Blagojevich thought that the height of Obama's ascendence should make Rezko meaningless but probably wouldn't. The thing he had asked for, a post in the administration, probably wouldn't happen, and Rezko was the reason. The governor said he mentioned the Bruce Washington story to Balanoff, just to let him know he knew it. At least the Obama people would know he was serious about things. He had done as well as he could that day, he said.
“It was a good, good discussion, executed well,” is how Blagojevich described it to Harris.
And it wouldn't take long to get a response. It would come the next morning, November 7, the Friday after Obama had been elected. Word came in the form of a call with Scofield, who said the message had been received, and word was the Obama people weren't sure what they could offer, but there could be more talking.
“They're not quite sure what to make of it,” Scofield said.
It seemed Blagojevich might have overplayed his Madigan problem, as part of the response was that maybe Lisa Madigan could be offered something in the new administration, getting her out of Springfield and maybe the Madigans out of Blagojevich's hair. Blagojevich wasn't exactly sure how that solved anything for him, but ever the optimist, Blagojevich said he thought that at least meant the other side was willing to deal.
It seemed whoever on the Obama side was fielding the information understood the Madigan problem, but something else had come back. The presidentelect wanted to be done with Illinois politics. Bringing Blagojevich to Washington to be in the cabinet was definitely contrary to that desire. Health and Human Services was a very big ask.
“I think they are surprised and don't quite know how to respond,” Scofield repeated.
Blagojevich turned around minutes later and let Harris know on a call what was happening.
“Doug called on behalf of Balanoff. He would like to see me again as soon as, you know, at my earliest convenience,” said Blagojevich. He had been told they didn't really know what to make of the request, but Obama wanted Jarrett and was going to resign his Senate seat within days. “Barack really wants to get away from Illinois politics,” he added, as both men laughed.
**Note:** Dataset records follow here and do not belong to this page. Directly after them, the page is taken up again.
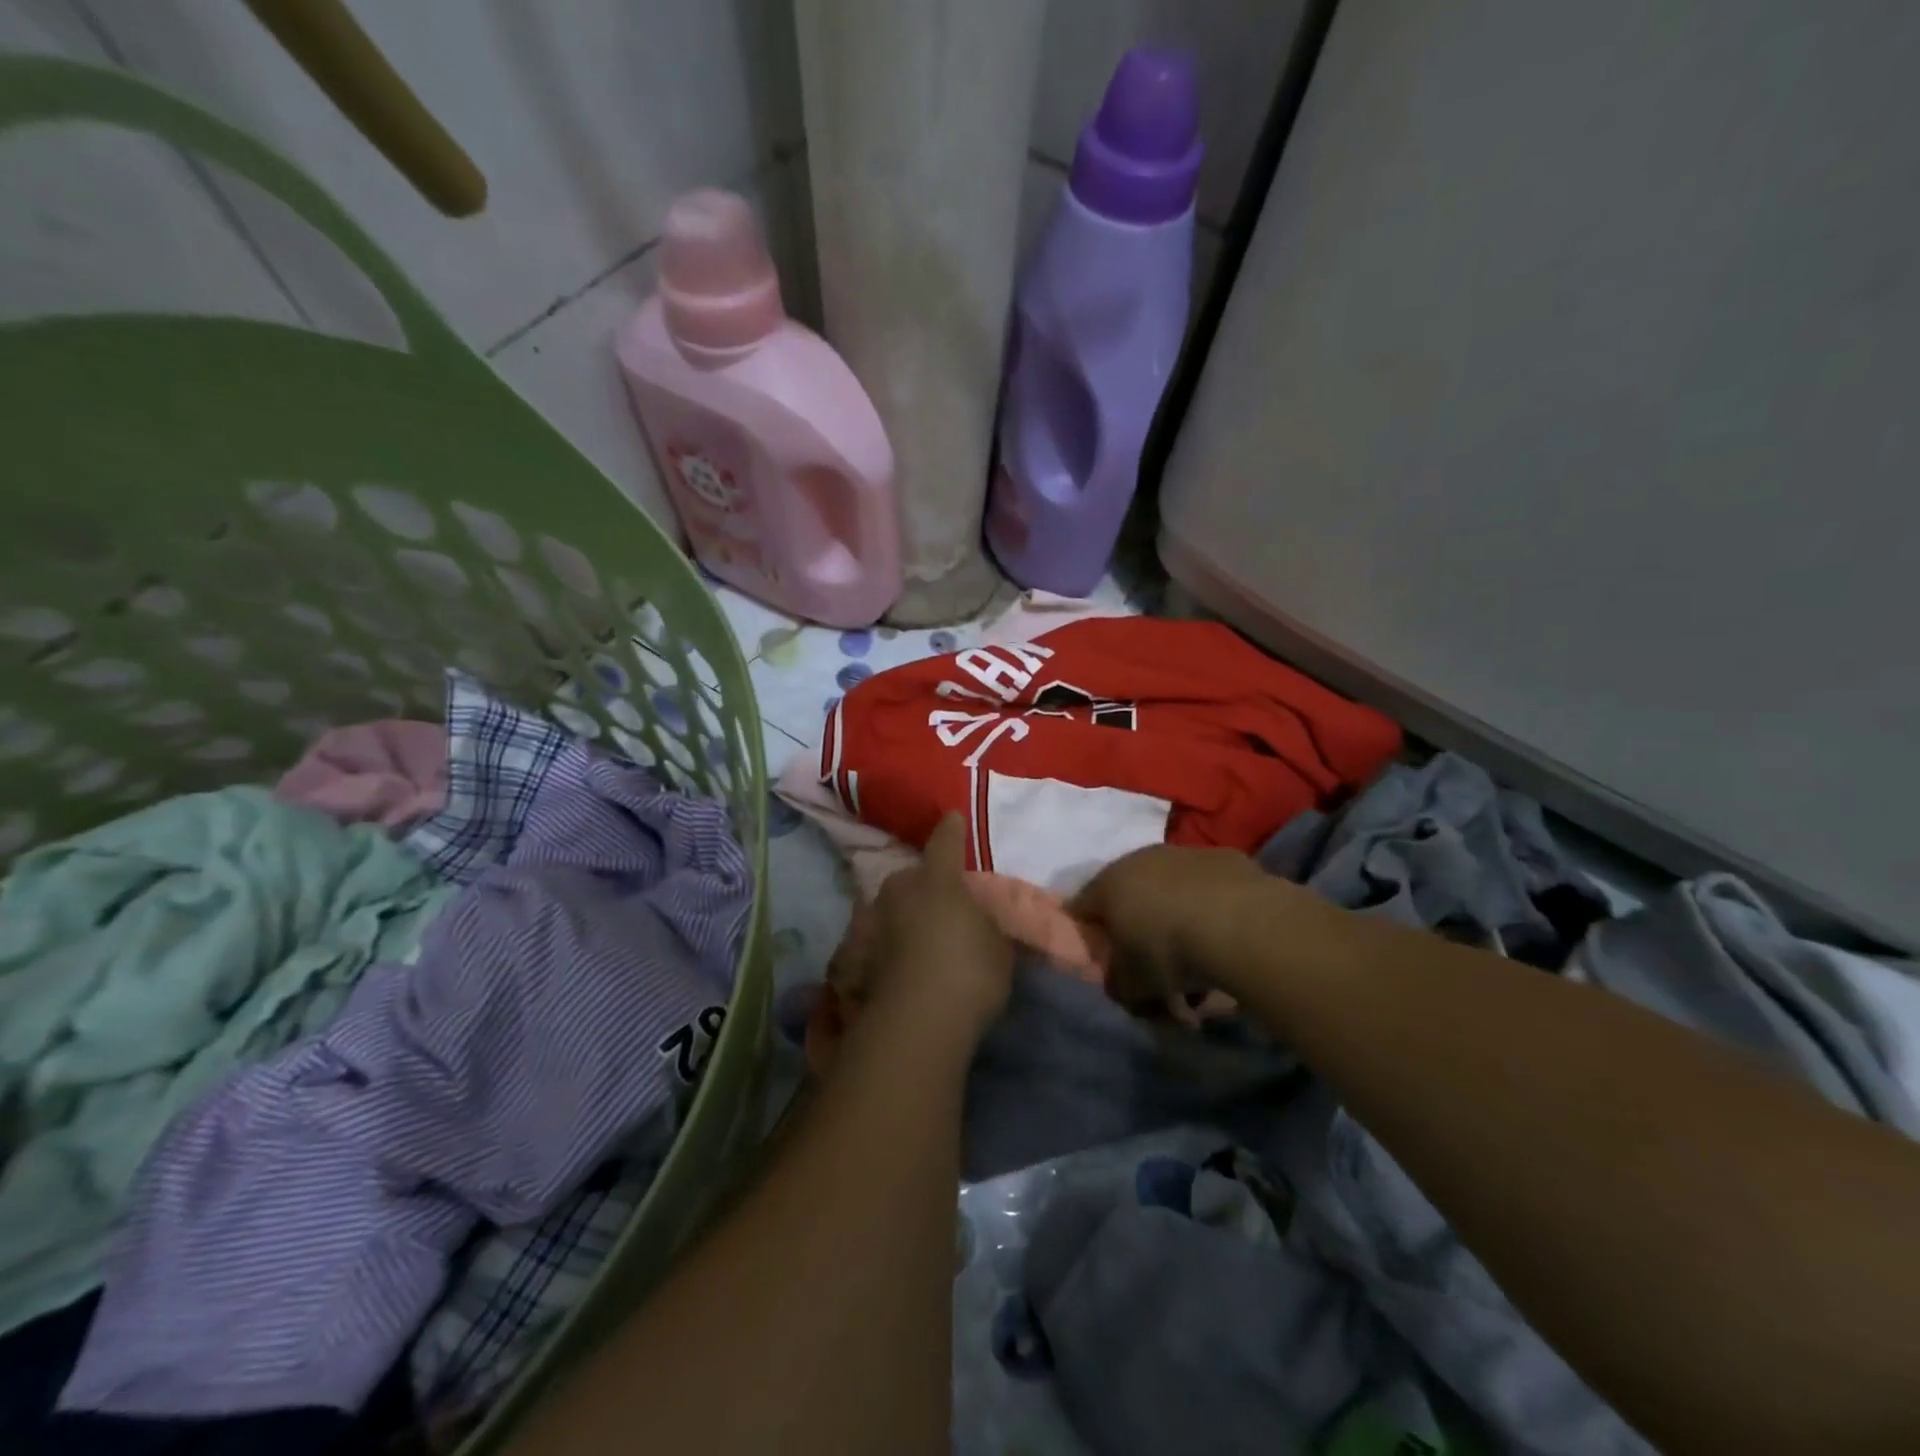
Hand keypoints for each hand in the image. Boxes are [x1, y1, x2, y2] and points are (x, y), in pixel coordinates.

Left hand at [845, 814, 1014, 1047]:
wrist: (916, 1022)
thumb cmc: (969, 972)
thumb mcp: (997, 945)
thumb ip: (986, 923)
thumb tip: (975, 919)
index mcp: (937, 879)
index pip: (946, 842)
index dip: (952, 830)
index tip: (953, 817)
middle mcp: (899, 890)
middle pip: (912, 878)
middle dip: (925, 886)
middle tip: (942, 906)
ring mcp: (872, 921)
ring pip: (891, 909)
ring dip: (902, 918)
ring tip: (919, 941)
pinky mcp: (853, 956)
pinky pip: (878, 942)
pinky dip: (887, 948)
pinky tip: (899, 967)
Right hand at [1069, 844, 1302, 1012]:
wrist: (1242, 923)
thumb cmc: (1170, 952)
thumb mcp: (1133, 985)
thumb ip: (1118, 984)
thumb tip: (1121, 982)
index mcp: (1108, 884)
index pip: (1080, 907)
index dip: (1087, 934)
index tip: (1103, 958)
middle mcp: (1139, 859)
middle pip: (1127, 894)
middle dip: (1135, 925)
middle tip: (1151, 959)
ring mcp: (1183, 854)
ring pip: (1169, 887)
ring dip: (1174, 914)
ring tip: (1197, 954)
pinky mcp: (1223, 857)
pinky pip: (1206, 887)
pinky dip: (1209, 906)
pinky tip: (1225, 934)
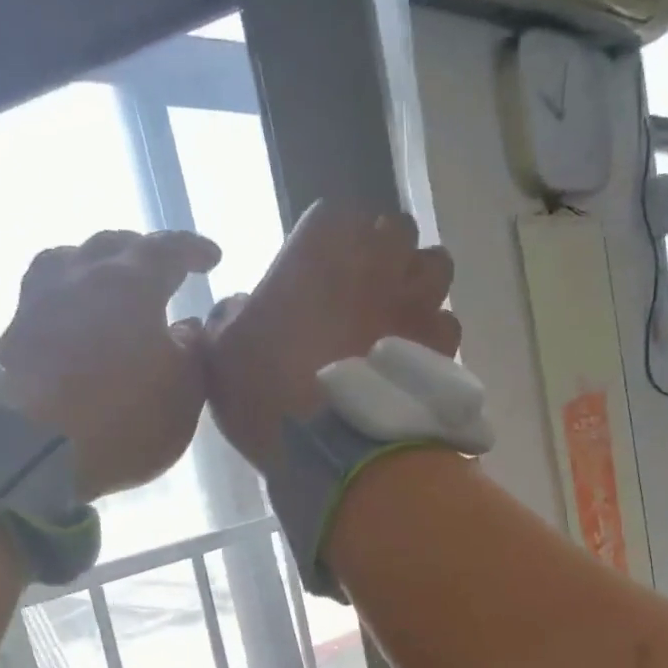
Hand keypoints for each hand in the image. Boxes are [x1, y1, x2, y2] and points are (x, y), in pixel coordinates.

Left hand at [0, 230, 219, 500]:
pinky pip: (46, 296)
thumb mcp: (183, 392)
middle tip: (160, 267)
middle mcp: (81, 277)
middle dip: (141, 251)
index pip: (167, 249)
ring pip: (67, 261)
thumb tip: (187, 328)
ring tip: (107, 283)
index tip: (211, 257)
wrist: (31, 446)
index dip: (192, 249)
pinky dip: (69, 298)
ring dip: (93, 265)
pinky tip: (76, 319)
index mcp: (131, 283)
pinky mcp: (12, 333)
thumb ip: (192, 353)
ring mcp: (39, 301)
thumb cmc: (124, 416)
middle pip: (112, 245)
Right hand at [201, 202, 459, 473]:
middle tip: (361, 288)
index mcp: (321, 246)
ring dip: (417, 281)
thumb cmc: (268, 394)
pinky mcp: (444, 343)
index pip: (331, 216)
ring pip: (434, 265)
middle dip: (381, 251)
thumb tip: (240, 307)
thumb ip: (228, 318)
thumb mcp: (221, 355)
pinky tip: (414, 358)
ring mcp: (418, 300)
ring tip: (398, 314)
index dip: (325, 243)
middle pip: (394, 230)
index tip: (314, 272)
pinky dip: (433, 334)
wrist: (333, 452)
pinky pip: (447, 322)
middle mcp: (378, 259)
Blagojevich explained what Scofield had said about Lisa Madigan. The message had been received, but the response back had been the idea of moving Lisa Madigan to Washington, not as a senator but in the kind of post Blagojevich might want. That seemed to do nothing for Blagojevich on any front, they agreed.
“Tell them to put Mike Madigan in the cabinet,” Patti said in the background.
Anyway, things were in motion. There was no reason to rush, and in fact Blagojevich wanted to run some clock. Other potential emissaries were coming at him with the same Obama-Jarrett information. One of them was Obama friend Alexi Giannoulias, the Illinois treasurer. The governor decided he was going to dodge Giannoulias that day, and Balanoff, too, for that matter. He was going to let things cook. They hadn't known what to make of his request, but that was a natural reaction. They weren't just going to appear and say OK to making him HHS secretary immediately.
Eventually he would have another conversation with the union boss, and maybe someone would eventually deal more directly with Jarrett herself.
“She has also been told now that I would do it if I got this,” Blagojevich said. “So now she knows I can get this Senate seat if my friend would give him this.”
Obama wanted out of Chicago politics. That was just another term for Rezko, Blagojevich said. Harris said all in all, he was feeling a little better than neutral. Things seemed to be about where Blagojevich wanted them. The governor thought HHS was “an unlikely long shot,” but at least people on the Obama side were churning over his request. A short time later, he would go back over things with Scofield yet again. No one on the presidentelect's side had immediately said his ask was ludicrous. If Obama had a problem with Blagojevich's plan, the reason was Rezko.